Jacob Alvarado
Annick MacAskill, Shadow Blight.
Kentville: Gaspereau Press, 2022. $18.95.
From the seeds of mythological tragedy and intense grief blossoms Annick MacAskill’s Shadow Blight, a tender collection of poems dedicated to exploring one of life's greatest tragedies: the loss of a child. Blending modern conventions with ancient Greek and Roman myths, this Governor General’s Award nominee deftly blends the present with the past in a gutting exploration of the pain, loss, and transformation that comes from a miscarriage.
“Now Niobe can only watch / as fat-breasted robins dress a nest above her head, // remembering the smear of red birth / on her thighs. Punished” begins “Weeping Rock”, a poem that references the Greek myth of Niobe and sets the stage for a beginning steeped in ancient tales. As MacAskill explains in the collection’s endnotes, Niobe was the mother of several children who were killed by Latona, a woman who Niobe mocked for having less children than herself, and it’s in referencing this tale that the sting of absence is established as a primary theme.
For the first twenty pages or so, Shadow Blight continues on this myth-centric trajectory, delving further into Niobe’s story while referencing other characters such as Ceres, Goddess of the Harvest in poems like “First Snow” (“Her heart gone powder blue, / she sobs the magpie’s bewildered call // where child / where child / where child have you gone”). But Shadow Blight is a collection that’s constantly in motion, and it’s in “Heart’s Blood” that after concentrating on the Greek hero Ajax, a shift takes place towards it’s modern-day grieving:
…How ridiculous they are! Their
billowing clothes, vacant shoebox
tombs and gifts to the shadows of children
they know to be lost; painting the walls
of online forums with trite epithets.
They cease to beg the goddesses;
they know the sin is in their wanting.
In addition to this thematic shift, MacAskill also enters a more personal place, shifting her speaker into a more heightened state of emotion that allows for a more nuanced exploration of grief. From the blunt despair in “Fruitful” (“I reach and remember, aching // for what I’ll never see – a dark-haired boy) to the biting anger in “Variant” (“And when devoid of witness, / our suffering turns to rage. What is left // when what defines us slips away?”), MacAskill doesn’t shy away from exploring a wide emotional spectrum, and through this exploration, Shadow Blight wears away naturally into a place of greater rawness that culminates in the strikingly minimal “Miscarriage”:
on a Saturday in September
we waited in the ER seven hours
where the thought that we might see you
puffed up my chest
the ultrasound was hazy
as unreality
because you were already out
ahead of me
Combining gutting imagery, unwavering blatancy, and an expert use of white space, “Miscarriage” sees MacAskill completely ripping the mask away in a poem that, by being so direct and disconnected from any myth, evokes a sense of acceptance from the speaker, and perhaps even a sense of hope (“but the centre of you / was white and blue / a star”).

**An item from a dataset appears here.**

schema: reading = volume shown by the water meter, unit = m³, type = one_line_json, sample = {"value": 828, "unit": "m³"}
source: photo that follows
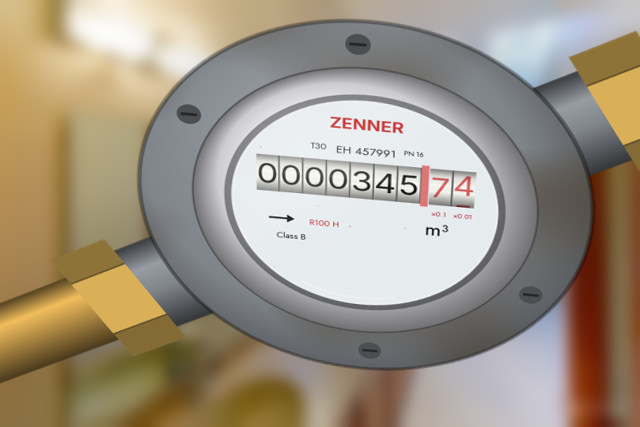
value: {"value": 345.74, "unit": "m³"}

However, this is far from a triumphant finale; no matter how detached this poem might be in its language (“why do we liken you to fruit? we say / bloody pulp“), one can’t help but be struck by it’s inherently tragic nature. Spread thin across 6 pages, “Miscarriage” slowly fades to an end in an act of gut-wrenching mimicry, with its final page of only three lines reading as a final, weakened gasp.
So what is one to make of Shadow Blight? Certainly this is a collection of great craftsmanship and focus, and at just over 60 pages, is a wonderful example of a book that can be read in a day while leaving a lasting impression. But beyond all of its fascinating literary references, it’s enveloping grasp of the grieving process, and the evolution of its suffering speaker, Shadow Blight ultimately succeeds on its ability to show its readers its pain and to teach them how to find beauty within it. In MacAskill’s own words: “o how beautiful / the poets make our catastrophes –”.
Jacob alvarado
is the editorial intern for The Ampersand Review of Writing & Publishing and a 4th-year student in the Creative Writing & Publishing program at Sheridan College. He lives and writes in Orangeville, Ontario.